Après bien des recherches sur différents sites, je suis tombé sur un forum particulièrement actif : www.apper-solaire.org. Ce forum regorge d’informations intéressantes, mais pour trouver la réponse aux questions que l’on se pose au démarrage (quel type de capteur, quelle surface, quel ballon, etc.), il n’existe pas d’autre solution que de passer beaucoup de temps à lire l’ensemble des posts afin de se faire une idée.

Ceci dit, je savais déjà ce que je cherchais puisque mon objectif était de chauffer mon eau sanitaire et éventuellement faire un appoint de chauffage l’hiver. Toute la question dans mon cas était la technologie à utiliser : bricolage, capteur plan, capteur à tube ou capteur à tubes sous vide ? Finalement j’ai opté pour le capteur à tube de première génération car présentant un bon rapport qualité/prix et déjà largement éprouvé. Même si ses caractéristiques ne sont pas aussi bonnes qu’un capteur sous vide, elles sont à priori meilleures que celles d’un capteur plan, et dans ma région très ensoleillée (Montpellier), la rapidité de montée en température n’est pas si importante. Restait un donc dernier choix : circuit classique sous pression avec vase d’expansion ou drain-back ? Finalement, la facilité de mise en œuvre de cette dernière technologie m’a séduite : simple à mettre en ouvre (surtout le remplissage du circuit) et pas de risque de surchauffe ou de gel (bien qu’il ne gèle pas tous les jours en hiver à Montpellier) !
La recherche d’un fournisseur a été plutôt rapide car j’avais identifié dans mes nombreuses lectures sur les forums la société BySun (www.bysun.fr) qui commercialise ce type de capteur à des tarifs attractifs.

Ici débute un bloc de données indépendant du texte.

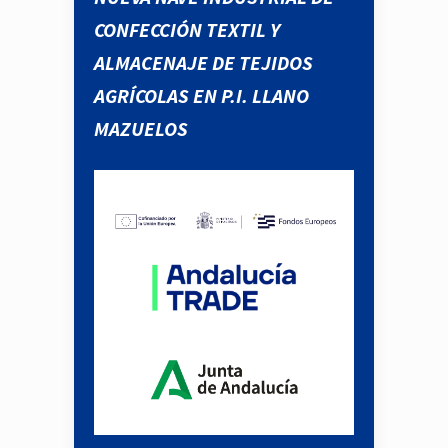
CONFECCIÓN TEXTIL Y
ALMACENAJE DE TEJIDOS
AGRÍCOLAS EN P.I. LLANO
MAZUELOS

En plus, cette société est localisée à 2h de Montpellier au nord d’Aix-en-provence. La discussion avec le gérant a été très instructive et a achevé de me convaincre pour le modèle drain-back. En effet, ils proposent un chauffe-eau tout équipé avec le circulateur et la régulation solaire ; j’ai opté pour un capteur 24 tubes et un cumulus de 200 litres, le tout pour un peu moins de 2000€. Ceci dit, on trouve chez Castorama une installation un peu plus faible en capacité mais en 18 tubes et avec un circuit sous pression classique pour 2300€.
Le montage sur le toit a été l’opération la plus longue car étant dans une région ventée, j’ai préféré insister sur le système d’accrochage que j’ai lié fortement à la charpente. Le passage des 10 mètres de tube en cuivre recuit de diamètre 12mm puis le remplissage n’ont pas posé de problème particulier.

Lors de la première journée ensoleillée (novembre 2008), la température de l’au du ballon est montée à 40°C. De fait, disposant d’un 2eme serpentin j’ai mis en place un petit circuit de chauffage (un seul radiateur) afin de faire un appoint dans la maison. Cette installation permet de diffuser une chaleur douce en journée dans la maison, sans prétendre la chauffer.
En conclusion : l’installation à proprement parler n’est pas très compliquée mais réclame au minimum 3 jours de travail.